The U.S. Treasury Department issues licenses allowing U.S. artists to travel to Cuba for public performances, but Bill Martinez, a San Francisco immigration attorney and producer, said there is reportedly a two-year backlog of performers seeking such permission.

"The numbers of U.S. [performers] are significantly down," Martinez said.

In Washington, a Treasury Department spokesman wouldn't comment on pending requests for licenses.

"Under current policy, individuals require a specific license to engage in travel-related transactions involving Cuba and additional transactions that are directly incident to participation in public performances and exhibitions," he said. "This policy extends to the Havana film festival."

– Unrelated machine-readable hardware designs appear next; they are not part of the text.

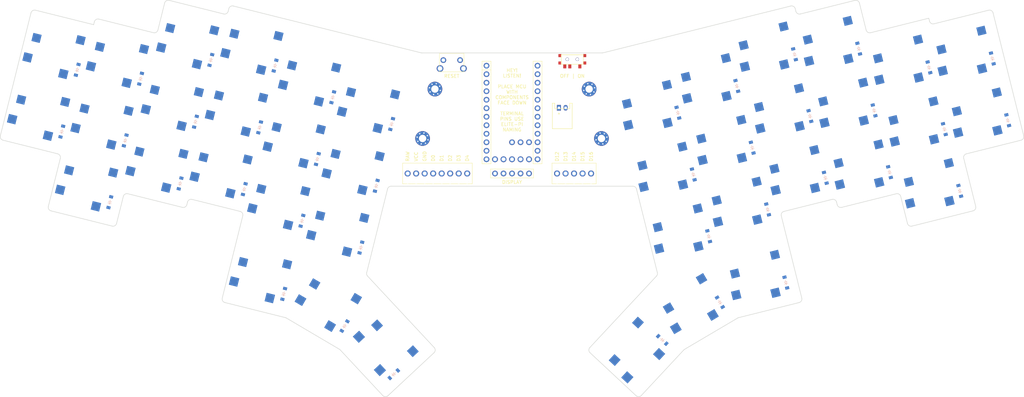
<source format=kicad_pcb>
(kicad_pcb
	(version 20240108)
	(generator "pcbnew")
	(generator_version "8.0")
	(general
		(thickness 1.6)
		(legacy_teardrops no)
	)
	(paper "A3")
	(title_block
		(title "fairyboard")
		(rev "1")
		(company "Steven Eisinger (restive.engines)")
	)
	(layers
		(0 "F.Cu" signal)
		(31 "B.Cu" signal)
		(32 "B.Adhes" user "B.Adhesive")
		(33 "F.Adhes" user "F.Adhesive")
		(34 "B.Paste" user)
		(35 "F.Paste" user)
		(36 "B.SilkS" user "B.Silkscreen")
		(37 "F.SilkS" user "F.Silkscreen")
		(38 "B.Mask" user)
		(39 "F.Mask" user)
		(40 "Dwgs.User" user "User.Drawings")
		(41 "Cmts.User" user "User.Comments")
		(42 "Eco1.User" user "User.Eco1")
		(43 "Eco2.User" user "User.Eco2")
		(44 "Edge.Cuts" user)
		(45 "Margin" user)
		(46 "B.CrtYd" user "B.Courtyard")
		(47 "F.CrtYd" user "F.Courtyard")
		(48 "B.Fab" user)
		(49 "F.Fab" user)
	)
	(setup
		(pad_to_mask_clearance 0.05)
		(allow_soldermask_bridges_in_footprints no)
		(pcbplotparams
			(layerselection 0x00010fc_ffffffff)
			(plot_on_all_layers_selection 0x0000000_00000000)
			(disableapertmacros no)
			(usegerberextensions no)
			(usegerberattributes yes)
			(usegerberadvancedattributes yes)
			(creategerberjobfile yes)
			(dashed_line_dash_ratio 12.000000)
			(dashed_line_gap_ratio 3.000000)
			(svgprecision 4)
			(plotframeref no)
			(viasonmask no)
			(mode 1)
			(useauxorigin no)
			(hpglpennumber 1)
			(hpglpenspeed 20)
			(hpglpendiameter 15.000000)
			(pdf_front_fp_property_popups yes)
			(pdf_back_fp_property_popups yes)
			(dxfpolygonmode yes)
			(dxfimperialunits yes)
			(dxfusepcbnewfont yes)
			(psnegative no)
			(psa4output no)
			(plotreference yes)
			(plotvalue yes)
			(plotfptext yes)
			(plotinvisibletext no)
			(sketchpadsonfab no)
			(subtractmaskfromsilk no)
			(outputformat 1)
			(mirror no)
			(drillshape 1)
			(scaleselection 1)
			(outputdirectory "")
		)
	)
	(net 0 "")
	(net 1 "COL1")
	(net 2 "outer_home")
	(net 3 "outer_top")
	(net 4 "pinky_bottom")
	(net 5 "COL2")
	(net 6 "pinky_home")
	(net 7 "pinky_top")
	(net 8 "ring_bottom")
	(net 9 "COL3")
	(net 10 "ring_home")
	(net 11 "ring_top")
	(net 12 "middle_bottom")
	(net 13 "COL4")
	(net 14 "middle_home")
	(net 15 "middle_top")
	(net 16 "COL5")
	(net 17 "index_bottom")
	(net 18 "index_home")
	(net 19 "index_top")
	(net 20 "COL6")
	(net 21 "inner_bottom")
	(net 22 "inner_home")
	(net 23 "inner_top")
	(net 24 "outer_thumb")
	(net 25 "middle_thumb")
	(net 26 "inner_thumb")
	(net 27 "mirror_outer_home")
	(net 28 "mirror_outer_top")
	(net 29 "mirror_pinky_bottom")
	(net 30 "mirror_pinky_home")
	(net 31 "mirror_pinky_top")
	(net 32 "mirror_ring_bottom")
	(net 33 "mirror_ring_home")
	(net 34 "mirror_ring_top")
	(net 35 "mirror_middle_bottom")
	(net 36 "mirror_middle_home")
	(net 37 "mirror_middle_top")
	(net 38 "mirror_index_bottom")
	(net 39 "mirror_index_home")
	(net 40 "mirror_index_top")
	(net 41 "mirror_inner_bottom")
	(net 42 "mirror_inner_home")
	(net 43 "mirror_inner_top")
	(net 44 "mirror_outer_thumb")
	(net 45 "mirror_middle_thumb")
	(net 46 "mirror_inner_thumb")
	(net 47 "ROW3")
	(net 48 "ROW2")
	(net 49 "ROW4")
	(net 50 "ROW1")
	(net 51 "ROW6")
	(net 52 "ROW5")
	(net 53 "ROW7")
	(net 54 "D1")
	(net 55 "D0")
	(net 56 "D2")
	(net 57 "D3")
	(net 58 "D4")
	(net 59 "RAW")
	(net 60 "GND")
	(net 61 "RST")
	(net 62 "VCC")
	(net 63 "D5")
	(net 64 "D6")
	(net 65 "D7")
	(net 66 "D8")
	(net 67 "D9")
	(net 68 "B+")
	(footprint "E73:SPDT_C128955" (layer "F.Cu") (at 228.458897 115.657355))
	(footprint "restiveengines:reset_switch_tht_side" (layer "F.Cu") (at 192.458897 117.157355))
	(footprint "MX" (layer "F.Cu") (at 173.136489 201.988419 -47))
	(footprint "SpacerHole_3.2mm_M2_Pad_Via" (layer "F.Cu") (at 338.983563 124.005168 14))
	(footprint "PG1350" (layer "F.Cu") (at 105.474988 147.394969 166))
	(footprint "MX" (layer "F.Cu") (at 256.870005 148.085525 14))
	(footprint "ceoloide:display_nice_view" (layer "F.Cu") (at 210.458897 133.043906))
	(footprint "MX" (layer "F.Cu") (at 124.636372 149.080598 -14))
	(footprint "PG1350" (layer "F.Cu") (at 336.418606 152.986559 -166))
	(footprint "SmtDiode" (layer "F.Cu") (at 175.167901 209.665389 43))
	(footprint "PG1350" (layer "F.Cu") (at 256.870005 148.085525 -166))
	(footprint "SmtDiode" (layer "F.Cu") (at 303.9807 151.025754 104))
	(footprint "SmtDiode" (layer "F.Cu") (at 344.117883 154.931714 104))
	(footprint "PG1350" (layer "F.Cu") (at 346.145036 113.459396 -166))
	(footprint "PG1350" (layer "F.Cu") (at 296.281423 149.080598 -166))
	(footprint "SmtDiode" (layer "F.Cu") (at 147.747244 163.860655 76))
	(footprint "MX" (layer "F.Cu") (at 331.82209 134.55094 14))
	(footprint "SmtDiode" (layer "F.Cu") (at 339.521367 136.496095 104))
	(footprint "MX" (layer "F.Cu") (at 269.862381 121.657355 14))
	(footprint "SmtDiode" (layer "F.Cu") (at 115.956367 134.291413 76))
	(footprint "PG1350" (layer "F.Cu") (at 133.829404 112.209361 166))
	(footprint "SmtDiode" (layer "F.Cu") (at 135.117751 135.977042 76))
	(footprint "SpacerHole_3.2mm_M2_Pad_Via" (layer "F.Cu") (at 263.366193 134.87144 14))
	(footprint "PG1350" (layer "F.Cu") (at 279.055413 158.528593 -166))
	(footprint "SmtDiode" (layer "F.Cu") (at 358.44083 133.840171 104))
	(footprint "SmtDiode" (layer "F.Cu") (at 323.142084 149.340125 104))
	(footprint "MX" (layer "F.Cu") (at 247.781306 201.988419 47))
	(footprint "PG1350" (layer "F.Cu") (at 146.458897 140.092974 166))
	(footprint "SmtDiode" (layer "F.Cu") (at 156.940276 126.989418 76))
	(footprint "SpacerHole_3.2mm_M2_Pad_Via" (layer "F.Cu") (at 148.358569 171.742678 -14))
	(footprint "SmtDiode" (layer "F.Cu") (at 255.297871 199.426437 137))
	(footprint "MX" (layer "F.Cu") (at 327.225574 116.115321 14))
	(footprint "PG1350" (layer "F.Cu") (at 287.088391 112.209361 -166))
	(footprint "PG1350" (layer "F.Cu") (at 331.82209 134.55094 -166))
	(footprint "PG1350" (layer "F.Cu") (at 264.572013 188.512452 -149.5))
	(footprint "PG1350" (layer "F.Cu") (at 310.846291 128.959351 -166))
	(footprint "SmtDiode" (layer "F.Cu") (at 169.932653 153.417587 76))
	(footprint "SmtDiode" (layer "F.Cu") (at 130.521235 154.412661 76))
	(footprint "PG1350" (layer "F.Cu") (at 136.419139 180.360247 166))
	(footprint "PG1350" (layer "F.Cu") (at 168.644306 129.649906 166))
	(footprint "PG1350" (layer "F.Cu") (at 141.862381 158.528593 166))
	(footprint "restiveengines:terminal_block_8" (layer "F.Cu") (at 189.458897 133.043906))
	(footprint "SmtDiode" (layer "F.Cu") (at 99.577084 121.447383 76))
	(footprint "MX" (layer "F.Cu") (at 315.442807 147.394969 14))
	(footprint "MountingHole_2.2mm_M2_Pad_Via" (layer "F.Cu") (at 233.480204 124.544769 14))
	(footprint "PG1350" (layer "F.Cu") (at 274.458897 140.092974 -166))
	(footprint "MX" (layer "F.Cu") (at 114.66802 110.523732 -14))
	(footprint "MX" (layer "F.Cu") (at 164.04779 148.085525 -14))
	(footprint "SmtDiode" (layer "F.Cu") (at 160.473917 195.296329 59.5))
	(footprint "PG1350" (layer "F.Cu") (at 164.04779 148.085525 166))
	(footprint "PG1350" (layer "F.Cu") (at 129.232888 130.64498 166))
	(footprint "PG1350" (layer "F.Cu") (at 252.273489 129.649906 -166))
	(footprint "PG1350" (layer "F.Cu") (at 89.095705 134.55094 166))
	(footprint "SmtDiode" (layer "F.Cu") (at 259.972766 131.595062 104))
	(footprint "SmtDiode" (layer "F.Cu") (at 120.552883 115.855794 76))
	(footprint "SmtDiode" (layer "F.Cu") (at 282.158175 142.03813 104))
	(footprint "SmtDiode" (layer "F.Cu") (at 292.197933 182.305403 104))
	(footprint "PG1350"
		(layer "F.Cu")
		(uuid "704741af-af45-4249-8cde-414a6d9672f7")
		(at 124.636372 149.080598 166)
		(property "Reference" "S49"
	
... [324907 chars truncated]
</source>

Alfredo Guevara leads the organizing committee for the communist government-sponsored festival. He says they chose films designed to spotlight Hispanic communities in the United States, but did not otherwise seek out films made in America.

In all, the festival features more than 500 films from 14 countries. Brazil is the best-represented with 34 full-length movies, while Argentina, France, Spain and Mexico are also key contributors.

Other directors also blamed the visa delays for their absence. British director Wash Westmoreland said he won't be on-hand with his U.S. film "Quinceanera" because he didn't find out it would be shown in Havana until it was too late to get permission for his co-director Richard Glatzer to travel to Cuba.